Frankfurter Allgemeine Zeitung (DEU) 13. Mai 2005

Unter Druck
Amerikas Sender verbünden sich gegen den Staat
 

PHOENIX, 12. Mai
In der schwelenden Auseinandersetzung um Anstand im amerikanischen Fernsehen haben sich die Fronten neu formiert: Die Sendernetworks CBS, NBC und Fox haben gemeinsam mit neun weiteren Interessenverbänden eine Koalition namens "TelevisionWatch" gegründet, um Regierungseingriffen in Sendeinhalte einen Riegel vorzuschieben. "Wir haben uns der Aufgabe verschrieben, Eltern über Möglichkeiten des Managements von kindlichem Fernsehkonsum aufzuklären. Wir wollen jener Mehrheit eine Stimme geben, die meint, daß Verantwortung, nicht weitere Reglementierung die Lösung ist", heißt es auf der Website des Verbandes televisionwatch.org.
Im vergangenen Jahr verhängte die amerikanische Medienaufsichtsbehörde FCC Rekordstrafen wegen unanständiger Inhalte, der amerikanische Kongreß stimmte einer Verzehnfachung der Strafen für eine Übertretung der FCC-Regeln zu. Und der neue FCC-Vorsitzende Kevin Martin hat bereits signalisiert, noch schärfer als sein Vorgänger Michael Powell gegen Obszönitäten, sexuelle Anzüglichkeiten und nackte Haut bei den Networks vorzugehen. Zuletzt kündigte Alaskas Senator Ted Stevens an, die Anstandsregeln der FCC auch auf die Kabelsender auszudehnen. Das immerhin scheint rechtlich schwierig zu sein, da die amerikanische Regierung zwar die Hoheit über die Sendefrequenzen der Networks hat, nicht aber über die privat finanzierten Kabelnetze.

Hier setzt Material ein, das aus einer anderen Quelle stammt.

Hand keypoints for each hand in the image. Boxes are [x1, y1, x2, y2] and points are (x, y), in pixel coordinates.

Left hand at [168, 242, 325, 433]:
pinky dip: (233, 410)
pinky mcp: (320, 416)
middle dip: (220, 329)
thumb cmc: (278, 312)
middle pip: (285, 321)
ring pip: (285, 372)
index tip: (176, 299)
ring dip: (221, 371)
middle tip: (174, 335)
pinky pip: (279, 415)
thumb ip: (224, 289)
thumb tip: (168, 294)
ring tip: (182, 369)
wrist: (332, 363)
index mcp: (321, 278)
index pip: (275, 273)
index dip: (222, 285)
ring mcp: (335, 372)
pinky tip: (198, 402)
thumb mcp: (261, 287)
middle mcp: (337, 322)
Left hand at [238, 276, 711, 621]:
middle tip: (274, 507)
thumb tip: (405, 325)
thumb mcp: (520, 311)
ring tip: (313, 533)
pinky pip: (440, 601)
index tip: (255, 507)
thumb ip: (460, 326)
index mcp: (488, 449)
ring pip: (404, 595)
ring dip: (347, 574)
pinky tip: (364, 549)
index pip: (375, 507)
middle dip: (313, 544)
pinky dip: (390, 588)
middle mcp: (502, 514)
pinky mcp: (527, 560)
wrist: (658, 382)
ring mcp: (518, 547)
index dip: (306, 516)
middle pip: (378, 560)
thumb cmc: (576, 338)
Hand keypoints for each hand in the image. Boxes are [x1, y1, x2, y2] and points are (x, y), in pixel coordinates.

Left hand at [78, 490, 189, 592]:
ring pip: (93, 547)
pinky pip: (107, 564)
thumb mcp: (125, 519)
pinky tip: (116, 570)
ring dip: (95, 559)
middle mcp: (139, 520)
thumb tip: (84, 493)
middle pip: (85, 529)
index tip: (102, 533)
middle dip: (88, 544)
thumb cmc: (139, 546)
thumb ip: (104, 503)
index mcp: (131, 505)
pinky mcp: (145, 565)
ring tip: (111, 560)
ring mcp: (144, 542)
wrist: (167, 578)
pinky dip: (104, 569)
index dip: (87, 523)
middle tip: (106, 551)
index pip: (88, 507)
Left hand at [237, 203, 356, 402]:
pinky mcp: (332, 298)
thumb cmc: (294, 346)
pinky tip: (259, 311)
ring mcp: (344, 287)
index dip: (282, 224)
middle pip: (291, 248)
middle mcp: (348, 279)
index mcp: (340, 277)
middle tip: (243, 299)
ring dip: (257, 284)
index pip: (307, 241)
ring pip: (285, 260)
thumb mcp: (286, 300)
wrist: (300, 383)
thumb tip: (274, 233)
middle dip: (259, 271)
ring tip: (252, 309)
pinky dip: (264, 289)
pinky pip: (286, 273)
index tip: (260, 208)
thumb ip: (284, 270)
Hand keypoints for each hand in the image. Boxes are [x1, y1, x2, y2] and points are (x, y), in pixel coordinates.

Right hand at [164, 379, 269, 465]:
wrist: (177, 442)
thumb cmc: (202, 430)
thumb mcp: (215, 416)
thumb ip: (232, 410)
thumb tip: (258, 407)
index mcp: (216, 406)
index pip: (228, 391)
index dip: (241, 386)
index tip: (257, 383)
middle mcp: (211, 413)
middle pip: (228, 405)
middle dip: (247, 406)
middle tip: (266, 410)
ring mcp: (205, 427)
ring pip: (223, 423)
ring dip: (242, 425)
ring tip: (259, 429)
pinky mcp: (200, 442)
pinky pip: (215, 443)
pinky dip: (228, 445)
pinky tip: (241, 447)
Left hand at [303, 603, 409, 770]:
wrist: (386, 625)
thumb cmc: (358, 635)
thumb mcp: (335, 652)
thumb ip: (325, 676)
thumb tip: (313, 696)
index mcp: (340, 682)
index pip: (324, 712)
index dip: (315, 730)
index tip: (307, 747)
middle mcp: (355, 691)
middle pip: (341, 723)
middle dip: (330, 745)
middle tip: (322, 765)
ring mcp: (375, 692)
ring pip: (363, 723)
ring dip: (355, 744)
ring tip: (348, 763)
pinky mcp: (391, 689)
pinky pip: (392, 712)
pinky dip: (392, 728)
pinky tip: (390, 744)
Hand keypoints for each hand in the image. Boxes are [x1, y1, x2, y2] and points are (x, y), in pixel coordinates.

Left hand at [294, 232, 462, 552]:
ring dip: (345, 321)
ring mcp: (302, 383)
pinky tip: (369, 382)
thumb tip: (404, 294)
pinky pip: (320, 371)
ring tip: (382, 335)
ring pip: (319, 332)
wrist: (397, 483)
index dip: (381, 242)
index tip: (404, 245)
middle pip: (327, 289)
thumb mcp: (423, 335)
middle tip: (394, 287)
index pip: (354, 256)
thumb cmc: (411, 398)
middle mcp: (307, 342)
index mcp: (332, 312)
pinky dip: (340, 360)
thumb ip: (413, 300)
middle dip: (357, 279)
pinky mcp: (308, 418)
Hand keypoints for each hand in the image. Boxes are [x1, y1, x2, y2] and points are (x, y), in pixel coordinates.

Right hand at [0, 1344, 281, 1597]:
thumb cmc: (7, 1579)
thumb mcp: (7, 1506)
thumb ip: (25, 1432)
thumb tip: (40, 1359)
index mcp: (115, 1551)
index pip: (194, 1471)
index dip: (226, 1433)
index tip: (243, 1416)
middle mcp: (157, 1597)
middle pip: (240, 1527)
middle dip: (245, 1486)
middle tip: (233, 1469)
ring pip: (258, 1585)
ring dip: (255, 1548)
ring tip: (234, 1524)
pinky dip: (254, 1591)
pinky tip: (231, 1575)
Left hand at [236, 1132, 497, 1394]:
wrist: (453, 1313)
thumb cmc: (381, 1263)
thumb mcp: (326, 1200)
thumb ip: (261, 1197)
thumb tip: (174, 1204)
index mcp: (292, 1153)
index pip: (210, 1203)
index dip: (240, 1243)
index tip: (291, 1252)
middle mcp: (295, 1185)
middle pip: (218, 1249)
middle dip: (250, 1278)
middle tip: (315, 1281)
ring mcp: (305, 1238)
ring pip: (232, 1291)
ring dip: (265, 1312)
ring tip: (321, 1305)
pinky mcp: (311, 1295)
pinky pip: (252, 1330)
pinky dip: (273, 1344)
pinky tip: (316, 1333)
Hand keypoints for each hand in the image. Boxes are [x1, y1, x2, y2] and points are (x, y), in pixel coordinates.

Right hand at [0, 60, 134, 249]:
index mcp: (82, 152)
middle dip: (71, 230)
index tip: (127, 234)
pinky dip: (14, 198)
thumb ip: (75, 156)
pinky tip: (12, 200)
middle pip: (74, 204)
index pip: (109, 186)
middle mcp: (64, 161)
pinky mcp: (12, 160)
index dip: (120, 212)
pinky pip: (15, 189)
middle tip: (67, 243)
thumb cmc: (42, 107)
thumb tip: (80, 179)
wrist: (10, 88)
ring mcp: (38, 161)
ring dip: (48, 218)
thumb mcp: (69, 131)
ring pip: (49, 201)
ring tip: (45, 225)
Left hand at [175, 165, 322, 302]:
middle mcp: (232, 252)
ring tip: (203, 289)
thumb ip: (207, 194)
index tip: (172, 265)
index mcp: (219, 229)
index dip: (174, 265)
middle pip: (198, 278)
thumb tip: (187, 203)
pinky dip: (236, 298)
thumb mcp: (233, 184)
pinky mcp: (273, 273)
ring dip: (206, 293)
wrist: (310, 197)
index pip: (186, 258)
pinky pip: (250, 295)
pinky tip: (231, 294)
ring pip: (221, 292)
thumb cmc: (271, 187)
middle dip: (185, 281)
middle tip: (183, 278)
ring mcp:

Doch die amerikanischen Medienpolitiker stehen unter Druck, vor allem von Interessengruppen wie dem Parents Television Council (PTC) oder der fundamental-christlichen "American Family Association" (AFA), die minutiös den vermeintlichen "Schmutzschwall" der Unterhaltungsindustrie dokumentieren. Der PTC registriert mit Hilfe eines "Entertainment Tracking System" genannten Recorders "jeden Vorfall mit sexuellem Inhalt, Gewalt, Profanität, Respektlosigkeit gegenüber Autoritäten und anderen negativen Inhalten", wie der PTC-Vorstand Tim Winter kürzlich dem Magazin "Time" sagte. Auf der PTC-Website parentstv.com kann man sich direkt zu vorgefertigten Protestbriefen an die FCC, die Sender und die Werbesponsoren klicken.
Allein: Die Lage ist vertrackt. Während Interessengruppen wie der PTC jedes gesendete "verdammt" notieren, liegen die grausigen Geschichten der Krimiserie "CSI" und die schmutzige Wäsche der "Desperate Housewives" in der Publikumsgunst weit vorn. Und während die amerikanische Öffentlichkeit einer Umfrage des Pew Research Center schärfere Anstandsregeln im Fernsehen mehrheitlich befürwortet, lehnt sie zugleich immer stärkere Regierungseingriffe in Medieninhalte ab.
Hier setzt TelevisionWatch an. Die Organisation verweist auf elterliche Verantwortung und die bestehenden Regularien: den sogenannten V-Chip, eine Kindersicherung, die serienmäßig in alle Großbildfernseher seit 2000 eingebaut wird, die verbalen und schriftlichen Warnhinweise auf "erwachsenen Inhalt" sowie das dem Kino-Rating ähnliche Bewertungssystem. Obwohl sich so unterschiedliche Fraktionen wie die American Conservative Union und die liberale Website Speakspeak.com der "TelevisionWatch"-Koalition angeschlossen haben, wird der Verband zu hundert Prozent von den Medienkonzernen Viacom, News Corporation und NBC Universal finanziert. Die Konzerne sehen offenbar ihr Geschäft in Gefahr. Denn für sie hat die Decency-Debatte in den vergangenen Monaten zwei prekäre medienpolitische Vorschläge hervorgebracht: Der eine plädiert für die Ausdehnung der FCC-Befugnisse aufs Kabelfernsehen, der andere für eine Einzelauswahl der Kabelsender durch die Konsumenten. Derzeit empfangen die Zuschauer die meisten Kabelsender im Paket. ABC, im Besitz des Familienunterhaltungsunternehmens Disney, fehlt bei TelevisionWatch. Der Sender hat statt dessen still den Schulterschluß mit den Fürsprechern der Kabelzensur geprobt - weil das für die kleinen Disney-Kabelsender wie ABC Family, Disney Channel und den Sportsender ESPN die geringere finanzielle Bedrohung darstellt.